- **WHAT THE TASK REQUIRES**:
Which lines below contain "marinas"? Copy every one of them.

Extracted page text data
○ ○ ○ ○ ○

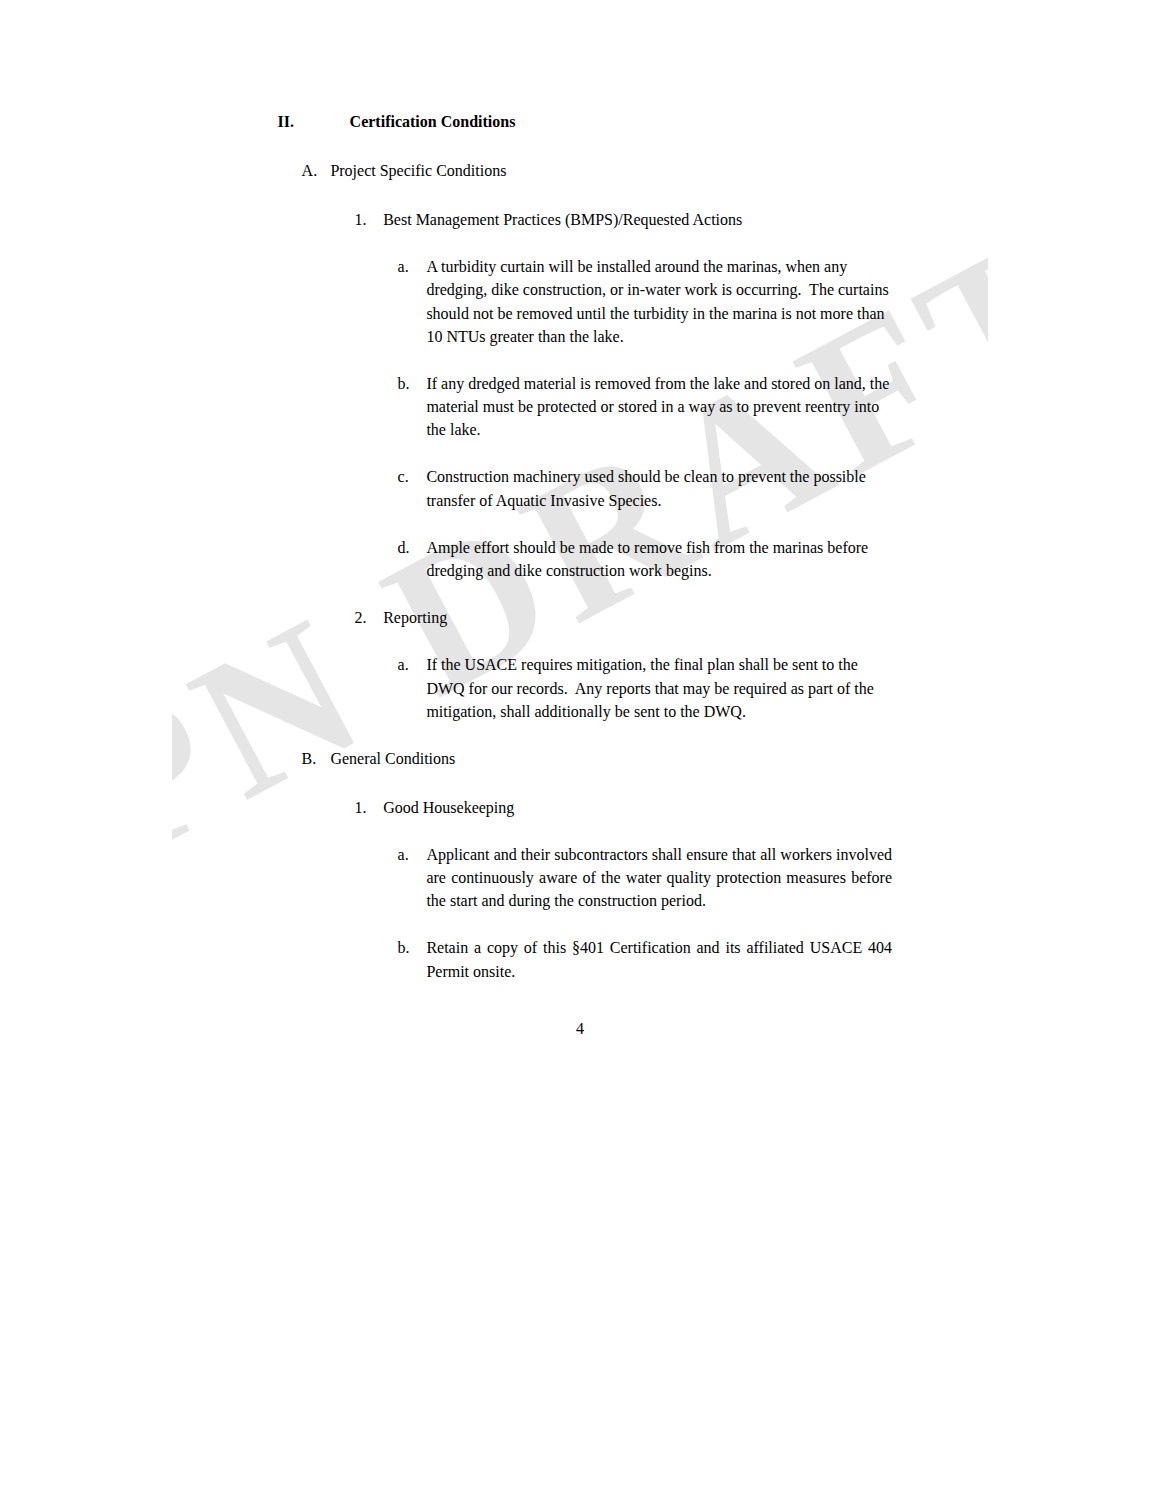PN DRAFT
II. Certification Conditions
A. Project Specific Conditions
1. Best Management Practices (BMPS)/Requested Actions
a. A turbidity curtain will be installed around the marinas, when any dredging, dike construction, or in-water work is occurring. The curtains should not be removed until the turbidity in the marina is not more than 10 NTUs greater than the lake.
b. If any dredged material is removed from the lake and stored on land, the material must be protected or stored in a way as to prevent reentry into the lake.
c. Construction machinery used should be clean to prevent the possible transfer of Aquatic Invasive Species.
d. Ample effort should be made to remove fish from the marinas before dredging and dike construction work begins.
2. Reporting
a. If the USACE requires mitigation, the final plan shall be sent to the DWQ for our records. Any reports that may be required as part of the mitigation, shall additionally be sent to the DWQ.
B. General Conditions
1. Good Housekeeping
a. Applicant and their subcontractors shall ensure that all workers involved are continuously aware of the water quality protection measures before the start and during the construction period.
b. Retain a copy of this §401 Certification and its affiliated USACE 404 Permit onsite.
4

○ ○ ○ ○ ○

- **TASK RESULT**:
a. A turbidity curtain will be installed around the marinas, when any dredging, dike construction, or in-water work is occurring. The curtains should not be removed until the turbidity in the marina is not more than 10 NTUs greater than the lake.
d. Ample effort should be made to remove fish from the marinas before dredging and dike construction work begins.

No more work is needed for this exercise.